[Saved entries]
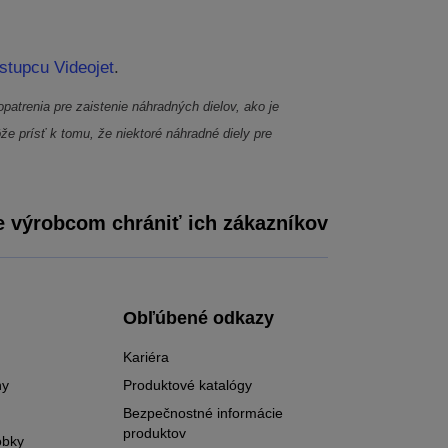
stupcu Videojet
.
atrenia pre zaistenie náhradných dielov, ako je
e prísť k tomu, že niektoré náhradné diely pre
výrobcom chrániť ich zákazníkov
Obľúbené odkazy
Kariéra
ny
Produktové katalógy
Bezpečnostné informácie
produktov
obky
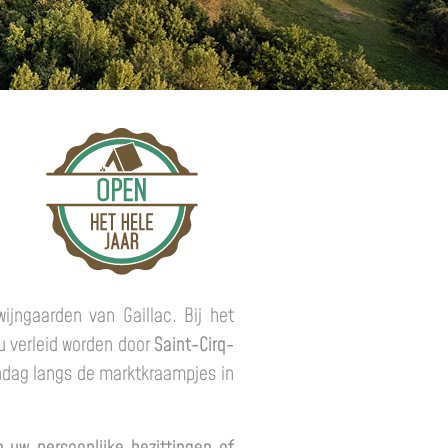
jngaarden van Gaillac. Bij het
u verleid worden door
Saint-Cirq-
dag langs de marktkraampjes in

...

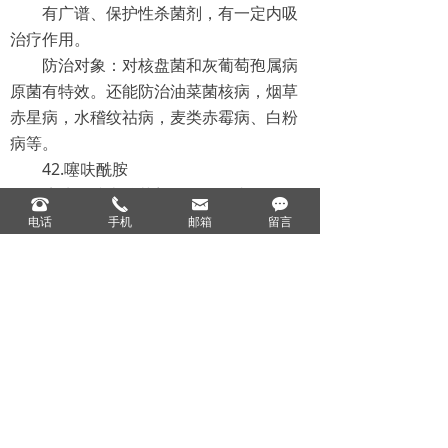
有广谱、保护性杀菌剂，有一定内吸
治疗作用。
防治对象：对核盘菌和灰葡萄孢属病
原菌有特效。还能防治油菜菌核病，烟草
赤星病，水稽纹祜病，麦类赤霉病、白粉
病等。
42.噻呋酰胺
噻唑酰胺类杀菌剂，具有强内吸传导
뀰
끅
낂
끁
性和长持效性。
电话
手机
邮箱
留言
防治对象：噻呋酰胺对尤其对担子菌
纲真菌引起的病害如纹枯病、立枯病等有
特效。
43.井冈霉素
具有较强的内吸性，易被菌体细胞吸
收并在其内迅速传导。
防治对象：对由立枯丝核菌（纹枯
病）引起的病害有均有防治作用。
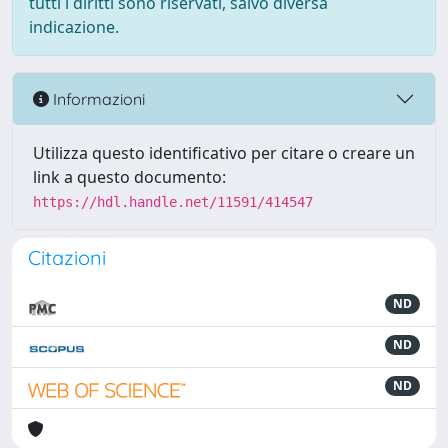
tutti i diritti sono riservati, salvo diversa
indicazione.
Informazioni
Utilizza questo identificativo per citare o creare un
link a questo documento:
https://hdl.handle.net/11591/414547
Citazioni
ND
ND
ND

...

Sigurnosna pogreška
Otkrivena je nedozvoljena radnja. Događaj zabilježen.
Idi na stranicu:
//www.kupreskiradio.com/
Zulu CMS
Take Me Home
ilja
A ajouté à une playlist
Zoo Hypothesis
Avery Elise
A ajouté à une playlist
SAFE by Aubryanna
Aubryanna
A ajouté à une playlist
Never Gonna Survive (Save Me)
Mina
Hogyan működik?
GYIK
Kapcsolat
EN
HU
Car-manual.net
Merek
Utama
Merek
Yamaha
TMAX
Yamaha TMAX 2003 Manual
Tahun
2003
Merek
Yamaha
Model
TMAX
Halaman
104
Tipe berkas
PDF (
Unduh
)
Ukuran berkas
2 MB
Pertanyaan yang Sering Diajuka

_Task instructions_
Between and including the line with "stupcu Videojet" and the line with "dag langs de marktkraampjes in", repeat every line exactly as it appears above, with pictures left out.

_Exercise answer_
stupcu Videojet
.
atrenia pre zaistenie náhradných dielov, ako je
e prísť k tomu, že niektoré náhradné diely pre
výrobcom chrániť ich zákazníkov
Obľúbené odkazy
Kariéra
ny
Produktové katalógy
Bezpečnostné informácie
produktov
obky
jngaarden van Gaillac. Bij het
u verleid worden door
Saint-Cirq-
dag langs de marktkraampjes in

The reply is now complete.